Their environmental permitting regulations cover:
- protecting water resources, including groundwater (aquifers) as well as assessing and approving the use of chemicals which form part of the hydraulic fracturing fluid
- appropriate treatment and disposal of mining waste produced during the borehole drilling and hydraulic fracturing process
- suitable treatment and management of any naturally occurring radioactive materials
The Environment Agency state that here are environmental risks associated with exploring and extracting unconventional gas (fracking), which may include: “gas or dissolved minerals moving through other rocks into aquifers, leaks from production wells into neighbouring rock formations and aquifers, leaks of gas to the atmosphere and spills of fluids that come to the surface from storage tanks or lagoons.” They also state that these risks can be controlled through proper design and management of the drilling and extraction site. Shale gas exploration (fracking) will require environmental permits issued under the Environmental Permitting Regulations as well as other permissions from the EA.
Sobering Facts (source: Greenpeace):
- Fracking in the USA has led to hundreds of cases of water contamination – and the same could happen here.

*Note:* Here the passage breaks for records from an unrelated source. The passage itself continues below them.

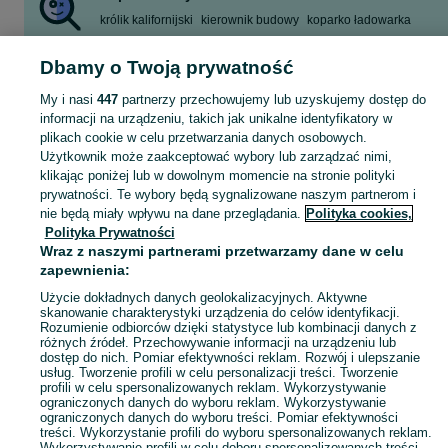
królik kalifornijski
kierownik budowy
koparko ładowarka
działki
kuchnia meble
helenka
rusztowanie wynajem
Dbamy o Twoją prywatność
rusztowanie choinkowe
Zobacz Więcej
My i nasi
447
partnerzy przechowujemy lub uzyskujemy dostęp do
informacji na urządzeniu, takich jak unikalne identyfikatory w
plikach cookie w celu przetwarzania danych osobowych.
Skorzystaj z największego serwisu ogłoszeniowego - Rusiec i okolice! Kupuj to, czego pragniesz i sprzedawaj to, czego już nie potrzebujesz!
Zobacz Więc
Użytkownik może zaakceptować wybory lub zarządzać nimi,
klikając poniżej lub w dowolnym momencie na stronie polityki
prywatności. Te wybory będą sygnalizowane naszym partnerom i
Mapa kategorii
nie będą miały wpływu na dane przeglądania.
Polityka cookies,
Mapa miejscowości
Polityka Prywatności
Mapa ministron
Wraz z naszymi partnerami przetwarzamy dane w celu
zapewnienia:
Popularne wyszukiwania
Użycie dokładnych danych geolokalizacyjnych. Aktywne
skanowanie charakterystyki urządzenia do celów identyfikacji.
Rozumienie odbiorców dzięki statystyce lub kombinacji danych z
różnych źródeł. Przechowywanie informacji na urządzeniu lub
dostęp do nich. Pomiar efektywności reklam. Rozwój i ulepszanie
usług. Tworzenie profili w celu personalizacji treści. Tworzenie
profili w celu spersonalizowanych reklam. Wykorzystywanie
ograniczonych danych do wyboru reklam. Wykorzystywanie
ograniczonych danych do wyboru treści. Pomiar efektywności
treści. Wykorzystanie profili do wyboru spersonalizowanych reklam.
Wykorzystywanie profili w celu doboru spersonalizowanych treści.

- To match only half the UK’s gas demand, we’d need 10-20,000 wells scattered across the countryside
- Fracking under national parks and nature reserves (and anywhere else) could threaten wildlife and its natural habitat.

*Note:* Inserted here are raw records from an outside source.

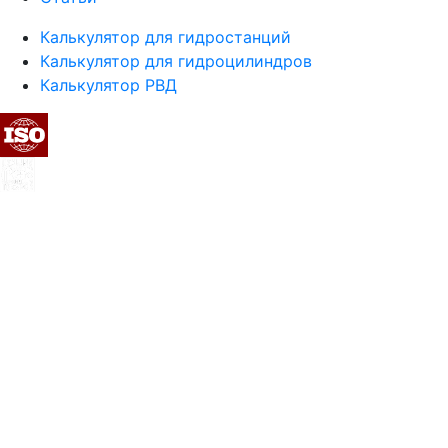
Калькулятор для гидростанций
Калькулятор для гидроцилиндров
Калькулятор РВД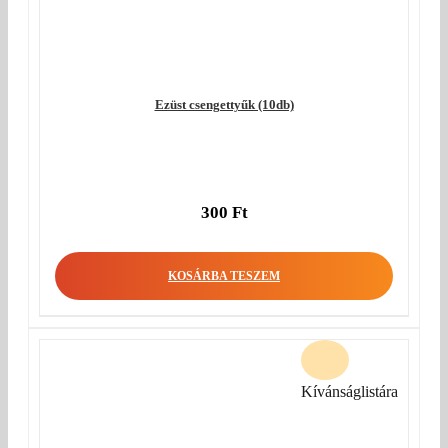
Ezüst csengettyűk (10db)
300
Ft
KOSÁRBA TESZEM
Kívánságlistára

Reasons fracking should be banned:
- It will industrialise our countryside, our local towns and villages. A large-scale commercial fracking operation would require intrusive development across the UK. Thousands of trucks would be travelling constantly to and from fracking wells, bringing with them more noise and air pollution. At intensive drilling times, some sites could see around 250 truck journeys a day, trucks laden with fracking fluid and waste water. The large volume of traffic would put extra pressure on country roads and disrupt the peace and tranquillity of our rural villages.
- It could put our water supplies at risk. In the US, where fracking has been widespread for over a decade, there have been numerous instances of water contamination – 243 cases over six years in the state of Pennsylvania alone! Recent studies from the US have proved flammable methane can leak from faulty wells into drinking water reserves, contaminating the supply.
- It will pollute the air we breathe. Fracking releases greenhouse gases due to flaring and methane leakage. Academics have shown how fracking operations can pollute the air with toxic chemicals and so could pose risks to our health.
- There are shortfalls in regulating the industry. Loopholes in government regulation mean that our National Parks – and area like Morecambe Bay and the Ribble Valley that are full of rare wildlife – are not fully protected. Fracking firms can still drill under them. So it is entirely possible that areas like these could one day be surrounded by drilling rigs.
- It won’t wean us off fossil fuels. Scientists have warned that we have already found a lot more fossil fuels that we can safely burn if we’re to avoid the worst impacts of climate change. Squeezing more gas out of the ground, instead of investing in better home insulation, smarter technology and cleaner, safer energy sources doesn’t make sense when it will only worsen climate change.